Though carmakers like Honda and Toyota have already begun to outfit their cars with backup cameras, the regulations will apply to all cars, buses, and trucks for the 2019 model year. The NHTSA has been pushing for this rule for years, though a final rule has been delayed five times since 2011. According to the group, the new cameras must provide a 10-foot by 20-foot field of vision directly behind the vehicle a view that can hopefully reduce the 210 deaths and 15,000 injuries per year caused by backing up.
(Excerpt) Read more at theverge.com ...
apparently we need to relearn what "rule of law" means.
Gee, I thought that was the purpose of rear view mirrors.
here’s therationale. 200 people died by a car in reverse. they claim putting these in cars will cost $150 - so it will be more then - per car, and will save 70 people a year.
so 130 will still die for hundreds of millions of dollars spent adding thisto all newcars.
The Average American cant Afford a New Car
A real study for safety would also have to factor in the amount of people who are killed in older cars that fail, whose drivers can't afford a new or newer car, and keep a more dangerous one on the road.
Rear view mirrors only allow you to see something maybe 15 or 20 feet behind your car unless it’s as tall as your trunk deck. These let you see something the size of a baseball on the ground immediately behind your car.
I love the cameras themselves. Not being able to decide whether to buy one or not and my fellow Americans not being able to decide either, not so much.
So we teach darwinism in school only to teach government “non-intelligent design” in real life daily life?
No wonder we are so screwed up as a people.
Rear view mirrors only allow you to see something maybe 15 or 20 feet behind your car unless its as tall as your trunk deck. These let you see something the size of a baseball on the ground immediately behind your car.
I love the cameras themselves. Not being able to decide whether to buy one or not and my fellow Americans not being able to decide either, not so much.
Absolutely agreed. We love having ours, especially because in parking lots, kids sometimes run away from their parents.
That said, it should be a choice, whether to purchase or not.
I was under the same impression.
“when are the American people finally going to stop the regulation and executive order nonsense ?”
No kidding! It’s a nice feature, but if it’s a good idea (which it is) it should sell itself to the public. We just bought a new Avalanche. It is equipped with a backup camera, and it’s not only a great idea for every day backing up, it’s a godsend when you are hooking up a trailer by yourself. All that said, this is nanny state thinking. You don’t get to choose, the government does it for you. Healthcare, motorcycle helmets, all of it!

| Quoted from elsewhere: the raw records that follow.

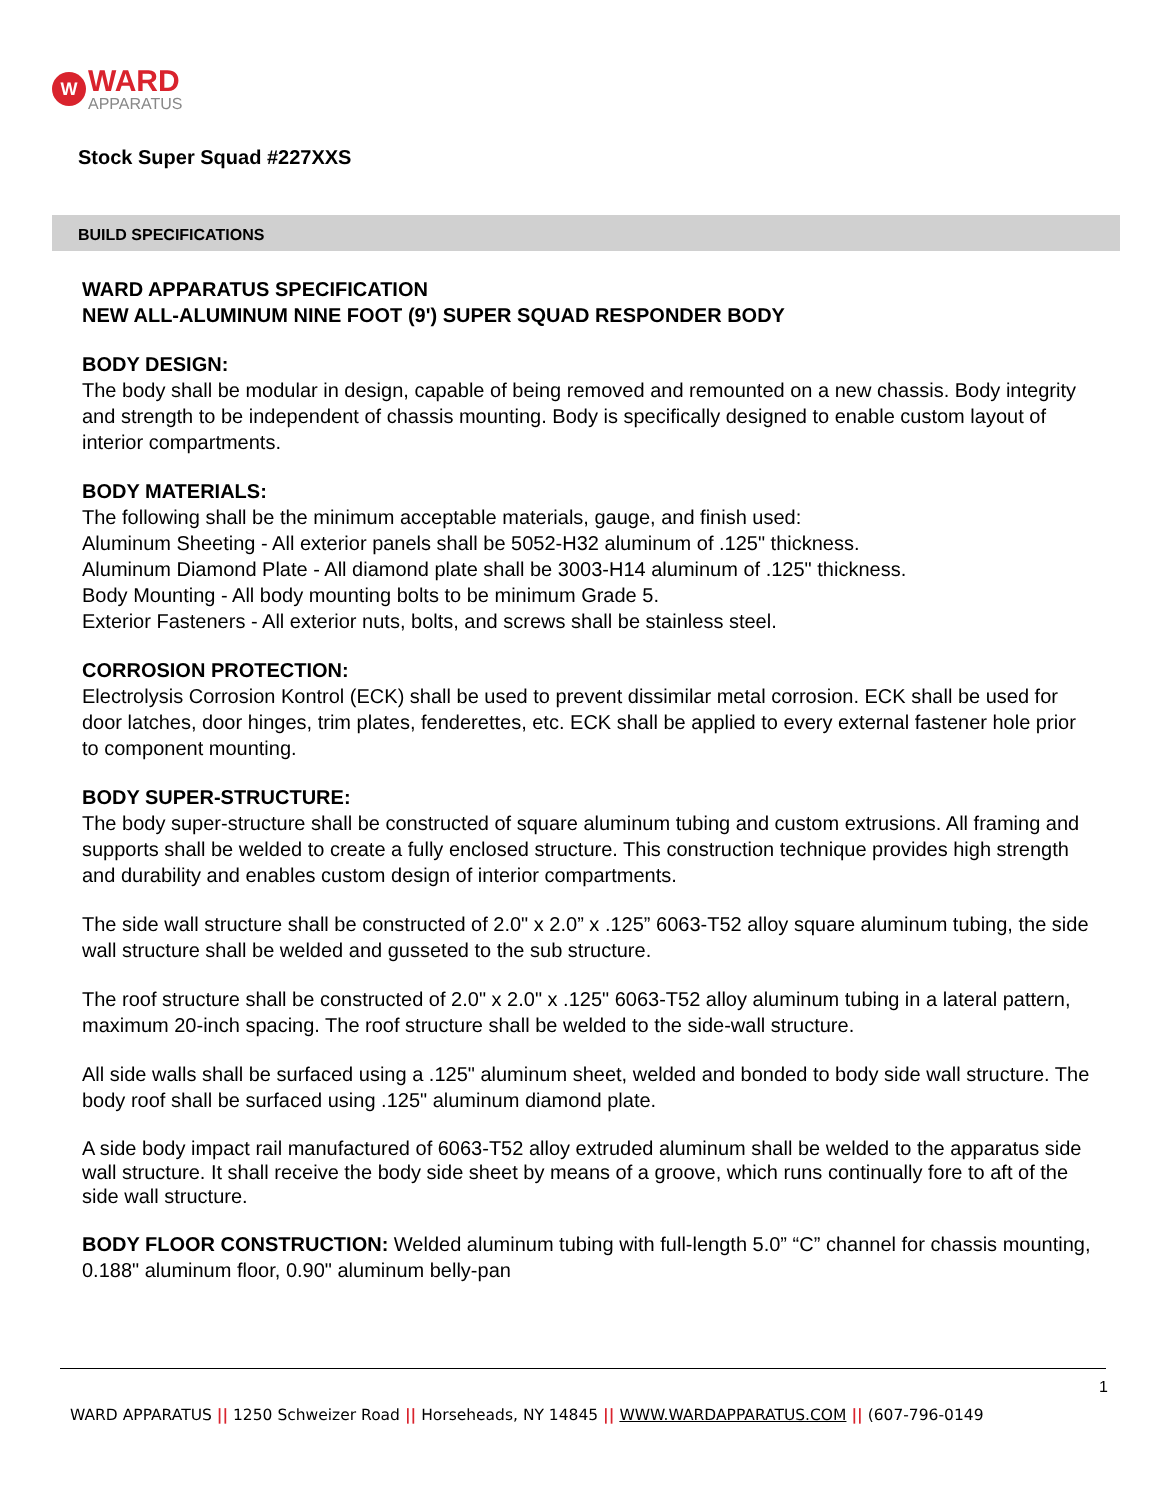W
WARD
APPARATUS
Stock Super Squad #227XXS
BUILD SPECIFICATIONS
WARD APPARATUS SPECIFICATION
NEW ALL-ALUMINUM NINE FOOT (9') SUPER SQUAD RESPONDER BODY
BODY DESIGN:
The body shall be modular in design, capable of being removed and remounted on a new chassis. Body integrity and strength to be independent of chassis mounting. Body is specifically designed to enable custom layout of interior compartments.
BODY MATERIALS:
The following shall be the minimum acceptable materials, gauge, and finish used:
Aluminum Sheeting - All exterior panels shall be 5052-H32 aluminum of .125" thickness.
Aluminum Diamond Plate - All diamond plate shall be 3003-H14 aluminum of .125" thickness.
Body Mounting - All body mounting bolts to be minimum Grade 5.
Exterior Fasteners - All exterior nuts, bolts, and screws shall be stainless steel.
CORROSION PROTECTION:
Electrolysis Corrosion Kontrol (ECK) shall be used to prevent dissimilar metal corrosion. ECK shall be used for door latches, door hinges, trim plates, fenderettes, etc. ECK shall be applied to every external fastener hole prior to component mounting.
BODY SUPER-STRUCTURE:
The body super-structure shall be constructed of square aluminum tubing and custom extrusions. All framing and supports shall be welded to create a fully enclosed structure. This construction technique provides high strength and durability and enables custom design of interior compartments.
The side wall structure shall be constructed of 2.0" x 2.0” x .125” 6063-T52 alloy square aluminum tubing, the side wall structure shall be welded and gusseted to the sub structure.
The roof structure shall be constructed of 2.0" x 2.0" x .125" 6063-T52 alloy aluminum tubing in a lateral pattern, maximum 20-inch spacing. The roof structure shall be welded to the side-wall structure.
All side walls shall be surfaced using a .125" aluminum sheet, welded and bonded to body side wall structure. The body roof shall be surfaced using .125" aluminum diamond plate.
A side body impact rail manufactured of 6063-T52 alloy extruded aluminum shall be welded to the apparatus side wall structure. It shall receive the body side sheet by means of a groove, which runs continually fore to aft of the side wall structure.
BODY FLOOR CONSTRUCTION: Welded aluminum tubing with full-length 5.0” “C” channel for chassis mounting, 0.188" aluminum floor, 0.90" aluminum belly-pan
1
WARD APPARATUS || 1250 Schweizer Road || Horseheads, NY 14845 || WWW.WARDAPPARATUS.COM || (607-796-0149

I have one in my car, but it doesn’t come on right away! Although I try to cultivate the habit of waiting for it, this is largely a losing proposition. I suppose the newer ones will initialize faster, and I should think this would be a point of the law, as long as they’re making one.
Also, even in operation, it has its drawbacks. It is very hard, cognitively, to integrate the backward screen view with the natural visual scan. When I first had it, I narrowly avoided several disasters about to be caused by fascination with the screen. There is even a warning on the screen to look around, although I never understood what it meant until I had my close calls.
All in all, I’m not so sure it’s “The Answer”.
There’s a EU push to have GPS in every car sold by 2020.
more crap
My next vehicle will be a brand new Indian Chief Classic motorcycle.
I have a camera on a 2012 Equinox, never use it.
Travel, cheap travel, is an essential part of driving the economy, from a local walking distance economy of about a couple miles, to bicycling 20 miles or 200 miles with a car.
Just like the airbag killing fiasco and seat belts constraining people from looking around killing bikers, the government is only interested in terror and driving people out of their business by making things unsafe and expensive.
“They” the government isn’t the one who really made this appeal.
I’ll bet with a little research I could discover that the rear view camera companies made the case for mandating it.
Follow the money...
Our Honda Pilot has one and we love. We combat park in malls a lot and this makes it easy to see stuff down low that a mirror would not notice.
In todays cars your kid in the back seat could be choking or dead and you'd have to pull over and get out of the car just to actually see them. Thanks a lot EPA Fuel Mileage Mandates. You have likely killed more people in the name of ghiah or whoever your environmental goddess name is than have died from the so called dangers you claim will harm us.
I’ve got one in my 2013 Honda and it comes on immediately.
Our crew trucks at work have them. They’re great, but not so much after driving in the rain.
Don’t worry. They will mandate wipers for the cameras in another year or two.